1 Département d'Informatique, Université du Québec à Montréal, Montréal, QC, Canada.
2 McGill University and Genome Quebec Innovation Centre, Montréal, QC, Canada.
SLAS Discov. 2018 Jun;23(5):448-458. doi: 10.1177/2472555217750377. Epub 2018 Jan 18.
Data generated by high-throughput screening (HTS) technologies are prone to spatial bias. Traditionally, bias correction methods used in HTS assume either a simple additive or, more recently, a simple multiplicative spatial bias model. These models do not, however, always provide an accurate correction of measurements in wells located at the intersection of rows and columns affected by spatial bias. The measurements in these wells depend on the nature of interaction between the involved biases. Here, we propose two novel additive and two novel multiplicative spatial bias models accounting for different types of bias interactions. We describe a statistical procedure that allows for detecting and removing different types of additive and multiplicative spatial biases from multiwell plates. We show how this procedure can be applied by analyzing data generated by the four HTS technologies (homogeneous, microorganism, cell-based, and gene expression HTS), the three high-content screening (HCS) technologies (area, intensity, and cell-count HCS), and the only small-molecule microarray technology available in the ChemBank small-molecule screening database. The proposed methods are included in the AssayCorrector program, implemented in R, and available on CRAN.

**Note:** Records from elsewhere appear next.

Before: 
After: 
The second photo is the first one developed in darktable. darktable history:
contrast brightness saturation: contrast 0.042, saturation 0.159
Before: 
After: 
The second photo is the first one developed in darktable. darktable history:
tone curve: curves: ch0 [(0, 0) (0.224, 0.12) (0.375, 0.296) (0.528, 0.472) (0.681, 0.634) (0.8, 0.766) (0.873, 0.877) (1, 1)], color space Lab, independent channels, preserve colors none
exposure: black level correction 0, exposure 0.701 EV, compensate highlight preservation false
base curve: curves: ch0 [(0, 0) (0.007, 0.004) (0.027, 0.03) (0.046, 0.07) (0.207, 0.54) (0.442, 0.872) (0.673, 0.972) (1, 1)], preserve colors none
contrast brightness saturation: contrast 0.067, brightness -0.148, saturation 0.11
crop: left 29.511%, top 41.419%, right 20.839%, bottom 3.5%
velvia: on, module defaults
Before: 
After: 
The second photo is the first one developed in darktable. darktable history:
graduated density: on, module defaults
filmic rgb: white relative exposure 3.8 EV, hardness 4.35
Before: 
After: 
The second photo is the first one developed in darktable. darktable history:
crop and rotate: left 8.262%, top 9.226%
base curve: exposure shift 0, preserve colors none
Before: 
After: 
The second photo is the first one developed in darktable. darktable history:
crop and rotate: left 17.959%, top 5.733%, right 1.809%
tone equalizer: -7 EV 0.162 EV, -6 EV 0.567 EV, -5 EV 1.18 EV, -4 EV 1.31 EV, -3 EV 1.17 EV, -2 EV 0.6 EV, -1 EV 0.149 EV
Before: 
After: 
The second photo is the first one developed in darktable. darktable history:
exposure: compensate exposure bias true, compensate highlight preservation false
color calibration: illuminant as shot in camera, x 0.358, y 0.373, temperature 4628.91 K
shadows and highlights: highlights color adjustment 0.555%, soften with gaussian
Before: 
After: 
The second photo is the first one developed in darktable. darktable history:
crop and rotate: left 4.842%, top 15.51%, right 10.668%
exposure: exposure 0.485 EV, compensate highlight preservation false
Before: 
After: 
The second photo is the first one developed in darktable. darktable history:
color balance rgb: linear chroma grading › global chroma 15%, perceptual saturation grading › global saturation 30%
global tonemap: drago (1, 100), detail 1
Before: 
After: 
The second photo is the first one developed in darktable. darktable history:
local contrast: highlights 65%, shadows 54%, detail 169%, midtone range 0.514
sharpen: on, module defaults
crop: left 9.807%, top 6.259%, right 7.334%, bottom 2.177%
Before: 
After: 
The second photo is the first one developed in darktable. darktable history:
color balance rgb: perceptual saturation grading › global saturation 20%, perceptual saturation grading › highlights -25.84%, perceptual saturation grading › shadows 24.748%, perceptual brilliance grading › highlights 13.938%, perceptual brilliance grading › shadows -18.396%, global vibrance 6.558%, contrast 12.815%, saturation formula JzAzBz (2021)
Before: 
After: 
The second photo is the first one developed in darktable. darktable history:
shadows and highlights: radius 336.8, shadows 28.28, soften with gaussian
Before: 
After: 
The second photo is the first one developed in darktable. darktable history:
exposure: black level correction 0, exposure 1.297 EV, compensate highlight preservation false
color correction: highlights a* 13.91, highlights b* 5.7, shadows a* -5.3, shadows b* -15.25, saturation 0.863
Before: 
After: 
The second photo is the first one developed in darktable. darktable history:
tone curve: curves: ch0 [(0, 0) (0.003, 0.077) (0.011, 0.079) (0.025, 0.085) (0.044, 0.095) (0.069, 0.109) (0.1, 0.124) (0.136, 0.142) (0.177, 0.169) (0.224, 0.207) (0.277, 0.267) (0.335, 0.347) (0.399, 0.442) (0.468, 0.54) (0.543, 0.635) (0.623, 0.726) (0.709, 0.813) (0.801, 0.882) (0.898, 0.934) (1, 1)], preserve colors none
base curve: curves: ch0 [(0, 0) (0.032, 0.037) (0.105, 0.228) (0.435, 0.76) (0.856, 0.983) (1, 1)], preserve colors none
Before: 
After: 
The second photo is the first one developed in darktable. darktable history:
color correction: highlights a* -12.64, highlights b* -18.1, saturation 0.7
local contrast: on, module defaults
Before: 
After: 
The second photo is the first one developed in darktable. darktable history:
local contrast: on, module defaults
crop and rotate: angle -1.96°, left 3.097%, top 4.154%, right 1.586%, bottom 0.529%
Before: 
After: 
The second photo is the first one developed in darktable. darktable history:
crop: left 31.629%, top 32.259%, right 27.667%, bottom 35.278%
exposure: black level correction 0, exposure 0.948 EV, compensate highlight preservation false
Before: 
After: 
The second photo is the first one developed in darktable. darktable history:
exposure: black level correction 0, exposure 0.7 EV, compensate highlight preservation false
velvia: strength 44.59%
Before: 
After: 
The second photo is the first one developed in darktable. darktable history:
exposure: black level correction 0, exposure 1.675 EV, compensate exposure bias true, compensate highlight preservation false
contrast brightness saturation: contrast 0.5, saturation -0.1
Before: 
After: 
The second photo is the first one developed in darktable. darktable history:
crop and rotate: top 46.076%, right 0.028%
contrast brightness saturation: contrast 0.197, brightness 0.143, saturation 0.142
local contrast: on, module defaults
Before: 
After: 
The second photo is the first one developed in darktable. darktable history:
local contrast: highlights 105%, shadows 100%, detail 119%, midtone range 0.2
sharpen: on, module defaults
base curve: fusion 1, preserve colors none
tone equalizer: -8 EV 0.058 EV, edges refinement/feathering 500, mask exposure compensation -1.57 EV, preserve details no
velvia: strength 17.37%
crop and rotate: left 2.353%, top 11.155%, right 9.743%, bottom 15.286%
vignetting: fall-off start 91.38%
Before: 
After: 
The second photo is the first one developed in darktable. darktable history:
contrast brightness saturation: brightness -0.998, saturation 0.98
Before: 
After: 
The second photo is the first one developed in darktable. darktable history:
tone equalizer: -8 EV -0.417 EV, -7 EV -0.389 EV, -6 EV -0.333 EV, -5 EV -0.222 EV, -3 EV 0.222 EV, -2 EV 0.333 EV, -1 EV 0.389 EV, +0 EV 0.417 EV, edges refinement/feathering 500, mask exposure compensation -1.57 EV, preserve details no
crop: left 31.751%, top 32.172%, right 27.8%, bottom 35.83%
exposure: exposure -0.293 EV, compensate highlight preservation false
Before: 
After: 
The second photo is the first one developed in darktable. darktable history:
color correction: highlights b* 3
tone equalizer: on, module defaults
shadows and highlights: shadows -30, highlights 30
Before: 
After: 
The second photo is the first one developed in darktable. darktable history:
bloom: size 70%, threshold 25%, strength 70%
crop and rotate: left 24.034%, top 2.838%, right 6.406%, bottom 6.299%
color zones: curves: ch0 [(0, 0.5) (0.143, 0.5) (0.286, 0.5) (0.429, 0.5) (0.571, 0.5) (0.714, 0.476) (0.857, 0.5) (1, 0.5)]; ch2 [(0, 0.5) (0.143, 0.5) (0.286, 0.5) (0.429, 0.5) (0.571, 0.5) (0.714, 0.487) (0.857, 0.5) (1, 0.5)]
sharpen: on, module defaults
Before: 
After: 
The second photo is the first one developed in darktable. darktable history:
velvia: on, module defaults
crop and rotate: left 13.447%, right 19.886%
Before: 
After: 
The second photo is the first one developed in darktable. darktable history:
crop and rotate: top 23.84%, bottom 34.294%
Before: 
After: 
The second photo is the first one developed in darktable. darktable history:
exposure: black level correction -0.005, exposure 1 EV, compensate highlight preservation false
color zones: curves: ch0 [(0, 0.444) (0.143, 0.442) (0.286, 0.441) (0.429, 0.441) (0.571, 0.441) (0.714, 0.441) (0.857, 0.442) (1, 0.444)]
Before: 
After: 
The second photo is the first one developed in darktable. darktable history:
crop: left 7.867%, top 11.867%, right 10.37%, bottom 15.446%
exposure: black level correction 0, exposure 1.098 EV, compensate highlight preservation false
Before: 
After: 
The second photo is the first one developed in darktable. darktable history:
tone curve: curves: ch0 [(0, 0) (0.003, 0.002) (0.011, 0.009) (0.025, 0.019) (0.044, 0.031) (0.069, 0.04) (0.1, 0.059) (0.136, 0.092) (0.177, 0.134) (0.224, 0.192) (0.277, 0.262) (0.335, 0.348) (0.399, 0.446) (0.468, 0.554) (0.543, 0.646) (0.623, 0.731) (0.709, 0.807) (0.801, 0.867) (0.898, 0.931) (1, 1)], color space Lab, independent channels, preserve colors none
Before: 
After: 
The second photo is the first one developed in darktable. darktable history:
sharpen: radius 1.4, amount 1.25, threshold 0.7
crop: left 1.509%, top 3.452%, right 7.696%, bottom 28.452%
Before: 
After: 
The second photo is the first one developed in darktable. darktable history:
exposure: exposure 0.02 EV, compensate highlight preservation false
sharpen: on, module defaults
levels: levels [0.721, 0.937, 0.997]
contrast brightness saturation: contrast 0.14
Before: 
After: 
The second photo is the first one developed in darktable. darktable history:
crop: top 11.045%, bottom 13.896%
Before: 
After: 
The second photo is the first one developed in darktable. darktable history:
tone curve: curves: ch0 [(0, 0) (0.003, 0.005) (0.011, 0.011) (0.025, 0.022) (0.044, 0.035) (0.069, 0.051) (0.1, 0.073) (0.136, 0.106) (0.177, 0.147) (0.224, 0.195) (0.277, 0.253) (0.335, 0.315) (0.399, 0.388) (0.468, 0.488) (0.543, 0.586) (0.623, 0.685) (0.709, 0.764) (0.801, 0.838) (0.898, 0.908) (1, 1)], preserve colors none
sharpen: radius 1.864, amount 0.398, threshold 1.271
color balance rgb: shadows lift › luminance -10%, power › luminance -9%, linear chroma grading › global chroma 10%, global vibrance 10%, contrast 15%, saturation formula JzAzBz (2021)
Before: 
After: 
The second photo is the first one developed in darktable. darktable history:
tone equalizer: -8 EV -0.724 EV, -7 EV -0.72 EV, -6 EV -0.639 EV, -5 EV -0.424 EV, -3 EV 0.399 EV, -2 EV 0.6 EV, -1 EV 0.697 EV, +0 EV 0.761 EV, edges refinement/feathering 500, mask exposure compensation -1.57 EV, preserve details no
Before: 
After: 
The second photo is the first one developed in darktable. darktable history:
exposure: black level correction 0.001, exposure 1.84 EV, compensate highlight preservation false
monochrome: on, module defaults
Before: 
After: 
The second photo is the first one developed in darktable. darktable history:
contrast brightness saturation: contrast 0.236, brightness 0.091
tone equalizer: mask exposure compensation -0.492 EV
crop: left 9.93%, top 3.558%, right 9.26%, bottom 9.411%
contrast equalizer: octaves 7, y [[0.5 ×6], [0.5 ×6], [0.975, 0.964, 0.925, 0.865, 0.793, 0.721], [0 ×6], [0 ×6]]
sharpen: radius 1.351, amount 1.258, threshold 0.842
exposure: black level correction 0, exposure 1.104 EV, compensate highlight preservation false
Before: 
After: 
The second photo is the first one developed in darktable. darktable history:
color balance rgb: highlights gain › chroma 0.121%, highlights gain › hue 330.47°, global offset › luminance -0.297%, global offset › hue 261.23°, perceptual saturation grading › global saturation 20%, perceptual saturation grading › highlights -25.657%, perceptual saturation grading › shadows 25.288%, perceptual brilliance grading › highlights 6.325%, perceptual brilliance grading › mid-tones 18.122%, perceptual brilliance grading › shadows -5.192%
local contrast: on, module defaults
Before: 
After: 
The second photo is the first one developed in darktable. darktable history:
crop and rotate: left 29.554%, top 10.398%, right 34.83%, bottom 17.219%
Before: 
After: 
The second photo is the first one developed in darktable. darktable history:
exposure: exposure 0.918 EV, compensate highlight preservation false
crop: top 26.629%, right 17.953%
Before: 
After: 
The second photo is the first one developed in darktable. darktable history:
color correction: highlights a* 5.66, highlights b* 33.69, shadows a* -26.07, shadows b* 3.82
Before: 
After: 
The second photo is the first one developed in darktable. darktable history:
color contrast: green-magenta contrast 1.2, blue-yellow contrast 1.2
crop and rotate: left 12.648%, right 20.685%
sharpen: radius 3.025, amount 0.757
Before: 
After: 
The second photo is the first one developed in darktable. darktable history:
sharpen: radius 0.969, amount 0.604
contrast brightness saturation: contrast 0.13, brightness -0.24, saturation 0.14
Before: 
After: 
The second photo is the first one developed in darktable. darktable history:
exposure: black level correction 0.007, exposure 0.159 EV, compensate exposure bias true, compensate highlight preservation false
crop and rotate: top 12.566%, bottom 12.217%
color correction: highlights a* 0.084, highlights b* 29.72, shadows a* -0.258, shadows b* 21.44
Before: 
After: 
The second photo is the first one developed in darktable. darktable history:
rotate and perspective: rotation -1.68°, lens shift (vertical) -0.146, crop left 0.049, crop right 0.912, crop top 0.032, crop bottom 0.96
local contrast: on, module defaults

高通量筛选 (HTS) 技术产生的数据容易出现空间偏倚。传统上,HTS 中使用的偏倚校正方法假设要么是简单的加性模型,要么是最近提出的简单乘法空间偏倚模型。然而,这些模型并不总是能够准确校正位于受空间偏倚影响的行和列交叉处的孔中的测量值。这些孔中的测量值取决于涉及的偏倚之间相互作用的性质。在这里,我们提出了两种新的加性和两种新的乘法空间偏倚模型,用于解释不同类型的偏倚相互作用。我们描述了一种统计程序,该程序允许从多孔板中检测和去除不同类型的加性和乘法空间偏倚。我们通过分析来自四种 HTS 技术(均相、微生物、基于细胞和基因表达 HTS)、三种高内涵筛选 (HCS) 技术(面积、强度和细胞计数 HCS)以及唯一可用的小分子筛选数据库 ChemBank 中的小分子微阵列技术生成的数据,展示了如何应用此过程。所提出的方法包含在 R 中实现的 AssayCorrector 程序中,并可在 CRAN 上获得。